What needs to be done → Copy out all of the records below, putting "catalog" in place of every "catalogue" and changing nothing else.

Dataset records →
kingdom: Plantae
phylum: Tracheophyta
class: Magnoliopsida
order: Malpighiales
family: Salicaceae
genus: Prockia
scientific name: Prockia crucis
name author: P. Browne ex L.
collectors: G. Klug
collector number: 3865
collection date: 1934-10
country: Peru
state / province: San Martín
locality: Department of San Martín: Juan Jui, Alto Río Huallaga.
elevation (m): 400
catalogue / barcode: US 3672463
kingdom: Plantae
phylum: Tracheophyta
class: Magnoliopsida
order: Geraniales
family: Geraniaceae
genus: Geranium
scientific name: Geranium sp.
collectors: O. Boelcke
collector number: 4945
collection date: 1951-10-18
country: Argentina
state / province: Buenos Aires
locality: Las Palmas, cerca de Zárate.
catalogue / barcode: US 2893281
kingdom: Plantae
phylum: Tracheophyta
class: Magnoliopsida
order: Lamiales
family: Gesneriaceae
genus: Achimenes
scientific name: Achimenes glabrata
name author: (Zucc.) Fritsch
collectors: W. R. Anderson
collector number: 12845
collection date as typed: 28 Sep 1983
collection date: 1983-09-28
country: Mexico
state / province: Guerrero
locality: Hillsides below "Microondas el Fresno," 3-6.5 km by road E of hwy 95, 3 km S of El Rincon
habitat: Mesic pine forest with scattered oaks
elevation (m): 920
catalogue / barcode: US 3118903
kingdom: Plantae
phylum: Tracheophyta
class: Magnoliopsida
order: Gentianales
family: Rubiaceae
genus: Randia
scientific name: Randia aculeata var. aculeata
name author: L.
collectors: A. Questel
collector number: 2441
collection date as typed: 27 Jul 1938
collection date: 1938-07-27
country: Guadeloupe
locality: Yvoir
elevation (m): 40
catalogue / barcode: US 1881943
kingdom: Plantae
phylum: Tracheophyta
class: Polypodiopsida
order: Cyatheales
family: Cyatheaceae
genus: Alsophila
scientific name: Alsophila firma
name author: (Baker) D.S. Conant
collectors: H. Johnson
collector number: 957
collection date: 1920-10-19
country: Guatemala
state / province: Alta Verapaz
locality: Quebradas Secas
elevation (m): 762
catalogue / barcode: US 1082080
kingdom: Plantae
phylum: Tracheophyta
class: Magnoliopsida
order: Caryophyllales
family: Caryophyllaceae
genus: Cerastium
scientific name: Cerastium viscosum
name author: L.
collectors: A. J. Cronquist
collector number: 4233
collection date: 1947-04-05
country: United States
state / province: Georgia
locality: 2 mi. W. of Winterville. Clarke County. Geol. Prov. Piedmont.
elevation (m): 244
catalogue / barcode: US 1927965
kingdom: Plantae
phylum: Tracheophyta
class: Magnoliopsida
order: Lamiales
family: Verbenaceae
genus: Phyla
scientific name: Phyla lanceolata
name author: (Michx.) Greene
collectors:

Correct output →
kingdom: Plantae
phylum: Tracheophyta
class: Magnoliopsida
order: Malpighiales
family: Salicaceae
genus: Prockia
scientific name: Prockia crucis
name author: P. Browne ex L.
collectors: G. Klug
collector number: 3865
collection date: 1934-10
country: Peru
state / province: San Martín
locality: Department of San Martín: Juan Jui, Alto Río Huallaga.
elevation (m): 400
catalog / barcode: US 3672463
kingdom: Plantae
phylum: Tracheophyta
class: Magnoliopsida
order: Geraniales
family: Geraniaceae
genus: Geranium
scientific name: Geranium sp.
collectors: O. Boelcke
collector number: 4945
collection date: 1951-10-18
country: Argentina
state / province: Buenos Aires
locality: Las Palmas, cerca de Zárate.
catalog / barcode: US 2893281
kingdom: Plantae
phylum: Tracheophyta
class: Magnoliopsida
order: Lamiales
family: Gesneriaceae
genus: Achimenes
scientific name: Achimenes glabrata
name author: (Zucc.) Fritsch
collectors: W. R. Anderson
collector number: 12845
collection date as typed: 28 Sep 1983
collection date: 1983-09-28
country: Mexico
state / province: Guerrero
locality: Hillsides below "Microondas el Fresno," 3-6.5 km by road E of hwy 95, 3 km S of El Rincon
habitat: Mesic pine forest with scattered oaks
elevation (m): 920
catalog / barcode: US 3118903
kingdom: Plantae
phylum: Tracheophyta
class: Magnoliopsida
order: Gentianales
family: Rubiaceae
genus: Randia
scientific name: Randia aculeata var. aculeata
name author: L.
collectors: A. Questel
collector number: 2441
collection date as typed: 27 Jul 1938
collection date: 1938-07-27
country: Guadeloupe
locality: Yvoir
elevation (m): 40
catalog / barcode: US 1881943
kingdom: Plantae
phylum: Tracheophyta
class: Polypodiopsida
order: Cyatheales
family: Cyatheaceae
genus: Alsophila
scientific name: Alsophila firma
name author: (Baker) D.S. Conant
collectors: H. Johnson
collector number: 957
collection date: 1920-10-19
country: Guatemala
state / province: Alta Verapaz
locality: Quebradas Secas
elevation (m): 762
catalog / barcode: US 1082080
kingdom: Plantae
phylum: Tracheophyta
class: Magnoliopsida
order: Caryophyllales
family: Caryophyllaceae
genus: Cerastium
scientific name: Cerastium viscosum
name author: L.
collectors: A. J. Cronquist
collector number: 4233
collection date: 1947-04-05
country: United States
state / province: Georgia
locality: 2 mi. W. of Winterville. Clarke County. Geol. Prov. Piedmont.
elevation (m): 244
catalog / barcode: US 1927965
kingdom: Plantae
phylum: Tracheophyta
class: Magnoliopsida
order: Lamiales
family: Verbenaceae
genus: Phyla
scientific name: Phyla lanceolata
name author: (Michx.) Greene
collectors:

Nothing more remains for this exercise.